■ **Set task**:
Copy these lines word for word, beginning with the line that contains "family: Solanaceae" and continuing through the line that contains "order: Perciformes".

[Data records]
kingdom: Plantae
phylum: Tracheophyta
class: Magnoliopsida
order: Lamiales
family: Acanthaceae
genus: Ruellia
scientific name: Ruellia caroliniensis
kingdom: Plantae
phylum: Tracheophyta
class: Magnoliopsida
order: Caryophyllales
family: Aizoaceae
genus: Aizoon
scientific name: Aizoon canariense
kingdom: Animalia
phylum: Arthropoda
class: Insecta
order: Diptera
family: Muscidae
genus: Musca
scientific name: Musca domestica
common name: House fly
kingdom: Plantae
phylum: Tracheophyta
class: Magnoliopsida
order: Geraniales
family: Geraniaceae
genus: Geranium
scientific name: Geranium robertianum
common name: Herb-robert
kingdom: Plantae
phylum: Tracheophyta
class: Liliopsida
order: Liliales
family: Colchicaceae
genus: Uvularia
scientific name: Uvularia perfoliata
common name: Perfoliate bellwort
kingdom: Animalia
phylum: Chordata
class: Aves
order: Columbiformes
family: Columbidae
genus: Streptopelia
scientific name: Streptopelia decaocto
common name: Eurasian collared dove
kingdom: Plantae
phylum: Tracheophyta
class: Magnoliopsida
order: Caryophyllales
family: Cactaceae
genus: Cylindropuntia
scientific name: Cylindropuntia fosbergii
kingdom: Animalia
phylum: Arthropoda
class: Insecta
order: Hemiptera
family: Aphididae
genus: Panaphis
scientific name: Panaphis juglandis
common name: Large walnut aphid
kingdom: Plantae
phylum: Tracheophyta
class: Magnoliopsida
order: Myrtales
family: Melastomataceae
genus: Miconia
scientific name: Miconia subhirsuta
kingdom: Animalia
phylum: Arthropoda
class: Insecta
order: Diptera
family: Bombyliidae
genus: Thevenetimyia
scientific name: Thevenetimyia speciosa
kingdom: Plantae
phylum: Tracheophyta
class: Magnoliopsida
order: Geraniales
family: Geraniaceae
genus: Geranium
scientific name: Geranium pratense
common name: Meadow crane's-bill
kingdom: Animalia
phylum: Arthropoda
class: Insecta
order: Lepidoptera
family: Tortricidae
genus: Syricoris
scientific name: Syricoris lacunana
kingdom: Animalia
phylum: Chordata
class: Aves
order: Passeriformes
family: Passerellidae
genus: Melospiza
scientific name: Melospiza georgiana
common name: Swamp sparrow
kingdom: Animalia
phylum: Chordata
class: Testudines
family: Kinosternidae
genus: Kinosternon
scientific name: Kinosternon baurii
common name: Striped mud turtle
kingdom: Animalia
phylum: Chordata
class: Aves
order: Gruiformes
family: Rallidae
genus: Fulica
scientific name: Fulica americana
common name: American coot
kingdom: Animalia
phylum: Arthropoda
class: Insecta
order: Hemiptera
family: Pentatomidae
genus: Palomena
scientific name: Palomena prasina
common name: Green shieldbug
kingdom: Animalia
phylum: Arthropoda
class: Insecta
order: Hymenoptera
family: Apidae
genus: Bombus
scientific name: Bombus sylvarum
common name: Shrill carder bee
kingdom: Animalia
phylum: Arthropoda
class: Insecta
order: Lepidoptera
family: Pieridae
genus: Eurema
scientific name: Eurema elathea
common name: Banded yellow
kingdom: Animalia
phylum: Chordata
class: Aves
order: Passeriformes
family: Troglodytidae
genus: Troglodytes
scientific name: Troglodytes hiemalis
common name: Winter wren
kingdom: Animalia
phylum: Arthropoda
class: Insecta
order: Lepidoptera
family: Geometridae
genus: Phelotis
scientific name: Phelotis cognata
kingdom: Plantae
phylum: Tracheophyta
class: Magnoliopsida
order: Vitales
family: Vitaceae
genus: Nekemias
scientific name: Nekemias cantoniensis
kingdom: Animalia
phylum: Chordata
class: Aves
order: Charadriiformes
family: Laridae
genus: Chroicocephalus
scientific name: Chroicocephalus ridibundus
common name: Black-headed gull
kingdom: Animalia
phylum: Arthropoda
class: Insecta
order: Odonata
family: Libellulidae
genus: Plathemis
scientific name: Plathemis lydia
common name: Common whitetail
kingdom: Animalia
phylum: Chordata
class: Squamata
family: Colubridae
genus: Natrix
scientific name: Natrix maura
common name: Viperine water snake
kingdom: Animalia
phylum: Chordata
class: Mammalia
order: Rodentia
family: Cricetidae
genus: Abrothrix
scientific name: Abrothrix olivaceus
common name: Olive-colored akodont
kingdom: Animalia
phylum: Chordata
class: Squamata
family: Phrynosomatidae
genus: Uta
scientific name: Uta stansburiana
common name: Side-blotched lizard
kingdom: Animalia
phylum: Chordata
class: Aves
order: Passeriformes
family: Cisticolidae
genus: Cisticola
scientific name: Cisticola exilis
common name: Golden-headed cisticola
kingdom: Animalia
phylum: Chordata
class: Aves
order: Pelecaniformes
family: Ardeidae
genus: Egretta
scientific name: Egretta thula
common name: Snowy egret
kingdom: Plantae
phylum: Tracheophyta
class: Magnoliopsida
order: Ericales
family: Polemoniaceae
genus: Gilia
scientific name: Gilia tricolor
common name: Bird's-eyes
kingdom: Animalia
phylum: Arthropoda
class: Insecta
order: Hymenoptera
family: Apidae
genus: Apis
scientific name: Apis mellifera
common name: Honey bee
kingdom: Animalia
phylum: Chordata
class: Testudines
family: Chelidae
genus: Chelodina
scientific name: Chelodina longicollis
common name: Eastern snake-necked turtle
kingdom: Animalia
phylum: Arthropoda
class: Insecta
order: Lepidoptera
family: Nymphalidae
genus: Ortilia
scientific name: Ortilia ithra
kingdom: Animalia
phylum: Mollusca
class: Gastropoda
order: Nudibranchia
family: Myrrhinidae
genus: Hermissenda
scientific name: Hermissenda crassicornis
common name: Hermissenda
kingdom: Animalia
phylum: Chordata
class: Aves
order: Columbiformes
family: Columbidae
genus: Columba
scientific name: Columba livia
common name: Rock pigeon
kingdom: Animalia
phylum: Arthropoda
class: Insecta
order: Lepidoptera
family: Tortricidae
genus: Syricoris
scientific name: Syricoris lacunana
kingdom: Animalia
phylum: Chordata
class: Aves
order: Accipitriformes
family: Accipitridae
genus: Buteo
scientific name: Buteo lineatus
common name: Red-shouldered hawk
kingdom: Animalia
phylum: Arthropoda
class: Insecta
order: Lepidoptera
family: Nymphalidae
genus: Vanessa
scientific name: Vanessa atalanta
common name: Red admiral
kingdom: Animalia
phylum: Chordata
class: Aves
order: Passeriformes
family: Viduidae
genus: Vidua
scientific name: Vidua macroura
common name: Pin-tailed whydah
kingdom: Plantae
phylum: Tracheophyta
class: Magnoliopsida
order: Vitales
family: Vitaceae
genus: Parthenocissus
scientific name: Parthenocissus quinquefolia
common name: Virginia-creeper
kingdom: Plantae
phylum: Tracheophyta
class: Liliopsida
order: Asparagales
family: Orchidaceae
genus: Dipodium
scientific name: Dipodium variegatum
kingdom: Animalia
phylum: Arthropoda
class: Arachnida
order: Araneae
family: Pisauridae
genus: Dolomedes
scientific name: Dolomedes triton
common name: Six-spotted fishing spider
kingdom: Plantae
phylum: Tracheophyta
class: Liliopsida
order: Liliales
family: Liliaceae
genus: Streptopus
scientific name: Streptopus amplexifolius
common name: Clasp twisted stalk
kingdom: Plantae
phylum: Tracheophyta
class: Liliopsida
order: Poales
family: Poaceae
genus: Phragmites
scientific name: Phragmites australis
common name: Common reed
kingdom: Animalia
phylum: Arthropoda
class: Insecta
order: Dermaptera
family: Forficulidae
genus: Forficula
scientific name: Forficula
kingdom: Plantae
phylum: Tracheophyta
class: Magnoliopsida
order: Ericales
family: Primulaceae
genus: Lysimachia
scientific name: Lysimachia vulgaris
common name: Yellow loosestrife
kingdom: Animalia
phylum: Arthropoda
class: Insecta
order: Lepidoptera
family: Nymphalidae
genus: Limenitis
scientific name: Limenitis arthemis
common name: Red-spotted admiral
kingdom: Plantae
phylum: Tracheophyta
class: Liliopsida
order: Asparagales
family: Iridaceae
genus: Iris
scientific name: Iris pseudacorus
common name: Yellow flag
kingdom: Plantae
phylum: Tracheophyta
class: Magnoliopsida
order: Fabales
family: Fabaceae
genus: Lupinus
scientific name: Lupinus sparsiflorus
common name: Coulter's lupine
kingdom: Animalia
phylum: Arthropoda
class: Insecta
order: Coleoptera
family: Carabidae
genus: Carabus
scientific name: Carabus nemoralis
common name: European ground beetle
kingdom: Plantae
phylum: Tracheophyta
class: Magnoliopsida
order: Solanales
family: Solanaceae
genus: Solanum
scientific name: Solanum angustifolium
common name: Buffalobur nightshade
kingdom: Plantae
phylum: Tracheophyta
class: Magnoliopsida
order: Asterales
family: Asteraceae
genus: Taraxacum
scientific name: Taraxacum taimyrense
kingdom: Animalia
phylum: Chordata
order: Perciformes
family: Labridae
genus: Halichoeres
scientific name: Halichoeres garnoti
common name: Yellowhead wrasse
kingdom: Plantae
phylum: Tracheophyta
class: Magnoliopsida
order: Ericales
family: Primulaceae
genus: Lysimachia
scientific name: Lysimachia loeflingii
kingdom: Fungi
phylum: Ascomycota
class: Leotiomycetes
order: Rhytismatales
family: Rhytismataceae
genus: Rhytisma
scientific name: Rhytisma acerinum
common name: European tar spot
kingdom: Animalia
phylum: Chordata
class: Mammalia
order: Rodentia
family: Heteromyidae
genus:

■ **Response for this exercise**:
family: Solanaceae
genus: Solanum
scientific name: Solanum angustifolium
common name: Buffalobur nightshade
kingdom: Plantae
phylum: Tracheophyta
class: Magnoliopsida
order: Asterales
family: Asteraceae
genus: Taraxacum
scientific name: Taraxacum taimyrense
kingdom: Animalia
phylum: Chordata
order: Perciformes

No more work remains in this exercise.